Отец Браун не ответил ему, он с увлечением дергал за рукоятку автомата, и куклы, то одна, то другая, появлялись перед ним.

– Отец Браун, – спросил Миглтон, в котором вновь ожило раздражение, не скажете ли вы мне, чем вас так привлекает эта дурацкая игра?

– Тем, – ответил священник, пристально вглядываясь в кукольный театр за стеклом, – тем, что в ней заключен секрет трагедии.

Затем выпрямился и очень серьезно посмотрел на собеседника.

– Я знал, что вы говорите и правду, и неправду, – сказал он.

Миглтон лишь молча взирал на него.

– Это очень просто, – добавил священник, понижая голос. – Тело с алым шарфом принадлежит Брэму Брюсу, миллионеру. Никакого другого не будет.

– Но двое мужчин… – начал Миглтон, и рот его раскрылся от изумления.

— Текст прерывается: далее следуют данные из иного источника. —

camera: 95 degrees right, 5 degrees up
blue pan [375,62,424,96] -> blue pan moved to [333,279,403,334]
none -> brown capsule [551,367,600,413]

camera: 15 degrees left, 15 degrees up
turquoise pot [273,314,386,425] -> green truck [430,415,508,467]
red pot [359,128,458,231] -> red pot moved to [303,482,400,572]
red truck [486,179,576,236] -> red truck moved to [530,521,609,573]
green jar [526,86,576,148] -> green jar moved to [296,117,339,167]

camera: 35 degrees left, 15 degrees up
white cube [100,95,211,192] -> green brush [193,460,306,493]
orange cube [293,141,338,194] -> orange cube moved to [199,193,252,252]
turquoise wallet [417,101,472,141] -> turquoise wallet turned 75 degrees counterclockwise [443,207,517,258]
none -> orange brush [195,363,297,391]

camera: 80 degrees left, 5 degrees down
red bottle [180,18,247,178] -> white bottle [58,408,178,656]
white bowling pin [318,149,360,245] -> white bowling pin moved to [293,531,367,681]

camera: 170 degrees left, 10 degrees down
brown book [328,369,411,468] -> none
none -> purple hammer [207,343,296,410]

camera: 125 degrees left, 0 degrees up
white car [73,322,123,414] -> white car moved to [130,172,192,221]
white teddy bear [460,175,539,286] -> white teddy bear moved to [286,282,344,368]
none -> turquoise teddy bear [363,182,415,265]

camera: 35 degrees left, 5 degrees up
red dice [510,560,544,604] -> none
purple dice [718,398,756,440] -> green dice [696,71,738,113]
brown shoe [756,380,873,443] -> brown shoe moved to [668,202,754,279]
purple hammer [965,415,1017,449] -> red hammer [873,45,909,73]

– Ваше описание было удивительно живым, – произнес отец Браун. – Уверяю вас, я не забыл его. С вашего позволения, я бы сказал, что у вас литературный талант. Возможно, журналистика откроет перед вами большие возможности, чем сыскное дело. Мне кажется, я помню все, что вы говорили о каждом из них. Только, видите ли, как ни странно, все детали производили на вас одно впечатление, а на меня – совершенно иное. Давайте начнем с первого человека. Вы сказали, что он держался очень властно и с большим достоинством. И вы подумали: «Вот настоящий магнат, великий властелин торговли, повелитель рынков». Но когда я услышал про властный вид и достоинство, я подумал: «Вот актер, все в нем от актера». Человек не становится таким оттого, что возглавляет сеть универсальных магазинов. Он становится таким, если играет Тень Отца Гамлета, или Юлия Цезаря, или Короля Лира, и потом уже никак не может от этого избавиться. Вы не так хорошо разглядели его одежду, чтобы сказать, не была ли она потрепанной. Но зато увидели полоску меха и модный покрой, а я вновь подумал: «Актер». Далее, прежде чем мы поговорим подробнее о другом человеке, заметьте одну его особенность, явно отсутствующую у первого. Вы сказали, что второй был не только оборван, но и не брит, зарос щетиной. Так вот, мы все видели потрепанных актеров, грязных актеров, пьяных актеров, совершенно опустившихся актеров, но вряд ли кто-нибудь когда-нибудь видел, чтобы у работающего или даже ищущего работу актера была щетина. С другой стороны, если джентльмен или богатый чудак опускается, первым делом он перестает бриться. У нас есть все основания поверить, что ваш миллионер опустился. Его письмо – это письмо человека, махнувшего на себя рукой. Но не только от неряшливости стал он бедным и обтрепанным. Неужели вы не поняли, что он просто скрывался? Вот почему он не поехал в отель, и его собственный секретарь не видел его недели две.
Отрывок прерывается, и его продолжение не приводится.